Ambos os especialistas
também defendem que estabelecer um diálogo empático é um passo importante para
superar a hesitação vacinal. Kfouri pontua que, embora a tendência inicial do
profissional de saúde possa ser de confronto, é preciso se colocar no lugar do
paciente: “Ele não quer o mal do filho dele, ele não vacina porque é impactado
com a desinformação. Então, a contrainformação é fundamental. No dia a dia,
precisamos estar munidos com panfletos, sites, conteúdos que desconstroem essas
inverdades.”
Além de levar
informações baseadas em evidências, abrir espaço para uma escuta ativa e
compreender os motivos por trás da hesitação do paciente também é fundamental
para saber como ajudá-lo a tomar essa decisão, como orientou o guia publicado
pela Associação Médica Americana (AMA)8. “A melhor forma de abordar é fazer com
que o paciente entenda que eu estou me colocando no lugar dele, e não responder
de um lugar de superioridade e dona da ciência. Não adianta falar que essa
dúvida é absurda, porque é o braço dele e no momento ele está saudável”, afirma
Rosana Richtmann.
Ela aponta que é
preciso também valorizar e capacitar os profissionais da enfermagem, que são
peças fundamentais para as estratégias de imunização. “Não adianta o
conhecimento ficar restrito a meia dúzia de pessoas. No dia a dia, não sou eu,
médico, que estou na linha de frente vacinando”, completa.
Diante do novo cenário
demográfico do país, que vive um envelhecimento acelerado, olhar para a
imunização e construir soluções intersetoriais para preencher esse gap é um dos
caminhos para uma longevidade saudável e sustentável.1,8,9 Kfouri menciona o trabalho
da Sociedade Brasileira de Pediatria, que tem tido uma atuação muito forte no
combate à hesitação vacinal formando multiplicadores, além da própria Sociedade
Brasileira de Imunização (SBIm) e do Ministério da Saúde, que tem uma página
sobre dúvidas relacionadas à vacinação.
“Mas isso ainda é
insuficiente, porque os grupos vão fazer barulho com as notícias, divulgar
informações, mas o depoimento falso ainda é mais impactante do que informar com
a ciência.
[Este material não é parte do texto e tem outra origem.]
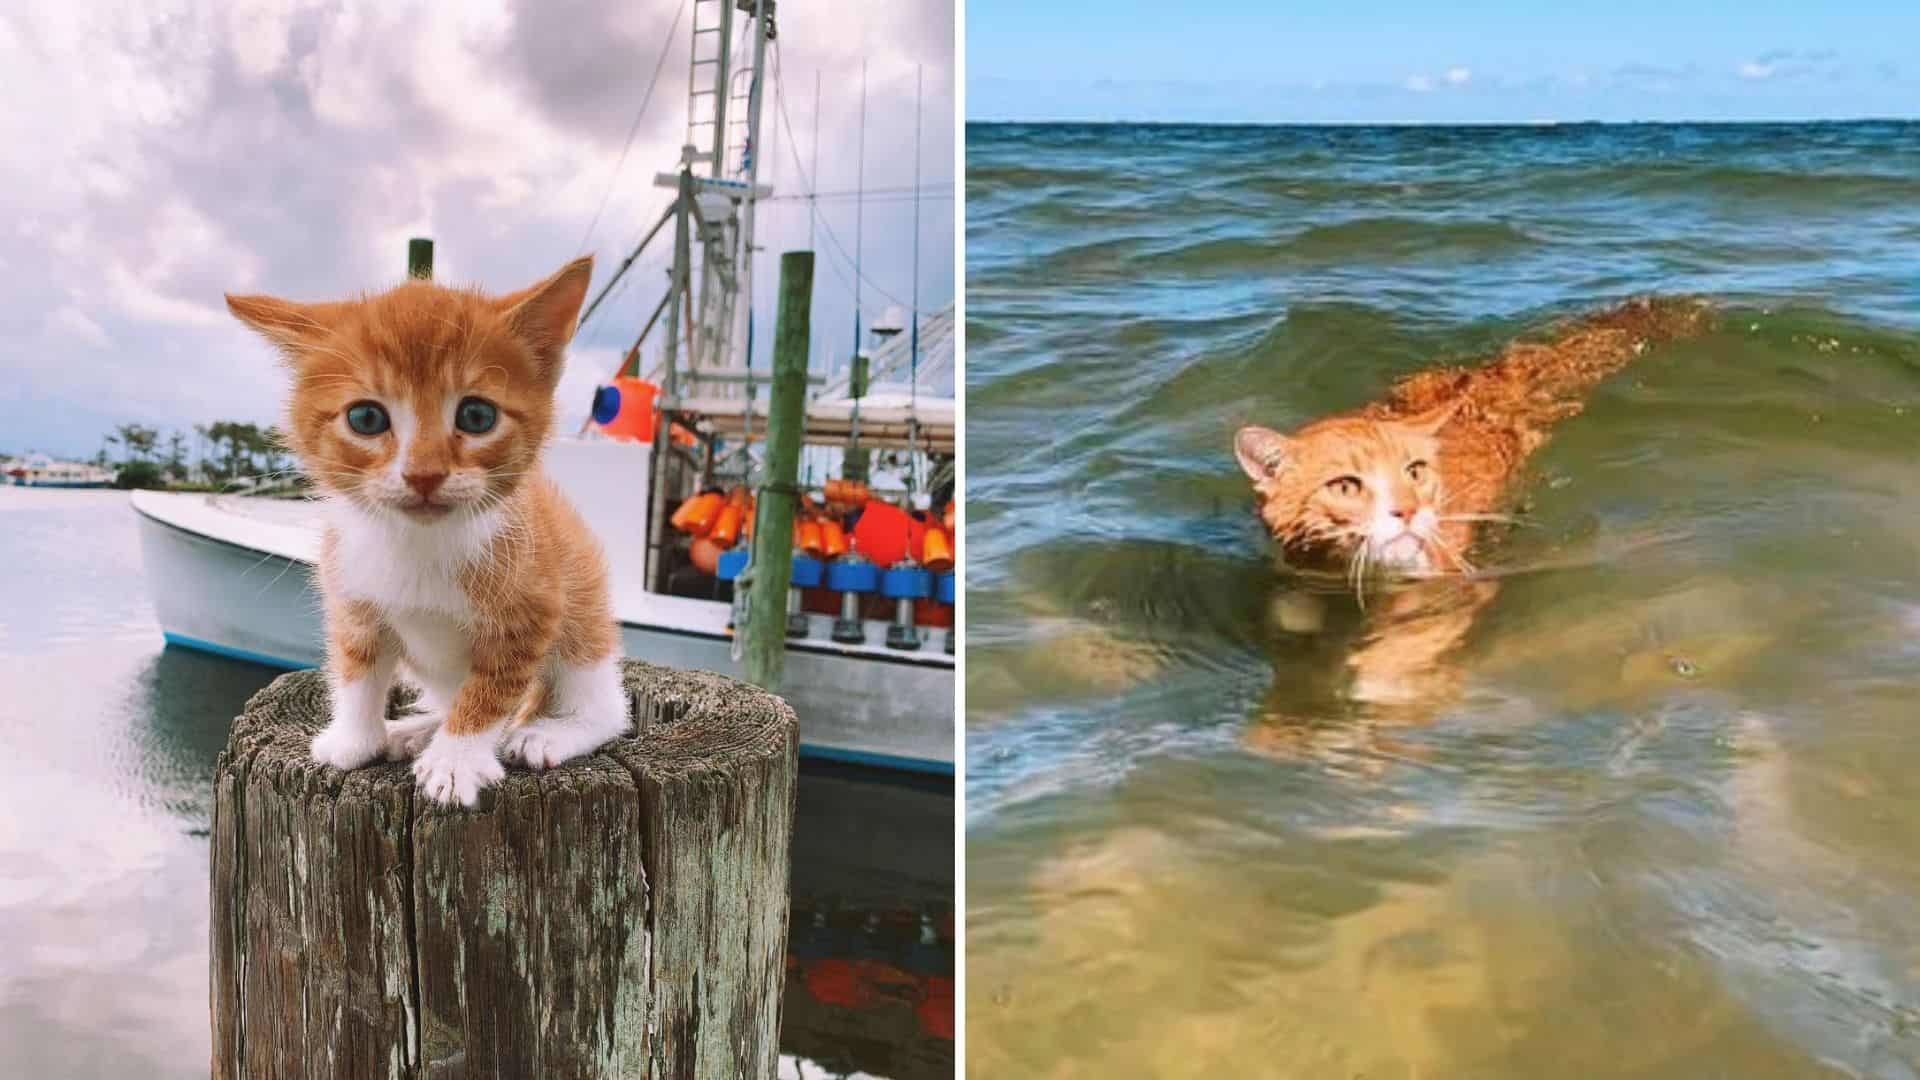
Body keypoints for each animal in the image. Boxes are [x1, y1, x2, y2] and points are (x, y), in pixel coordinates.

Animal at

A gente ainda está aprendendo a ter uma comunicação mais efetiva sem
se desviar das ciências”, conclui.
“Junto da mudança do
estilo de vida, exames preventivos e controle das doenças crônicas, o avanço na
plataforma de vacinas tem contribuído muito para o aumento da expectativa de
vida. Plataformas de vacinas recombinantes, baseadas em adjuvantes potencializadores
de resposta, mais concentradas e visando o público mais idoso, que
tradicionalmente tem uma resposta pior
em função do
envelhecimento, é algo que já vem sendo desenvolvido”, aponta Kfouri.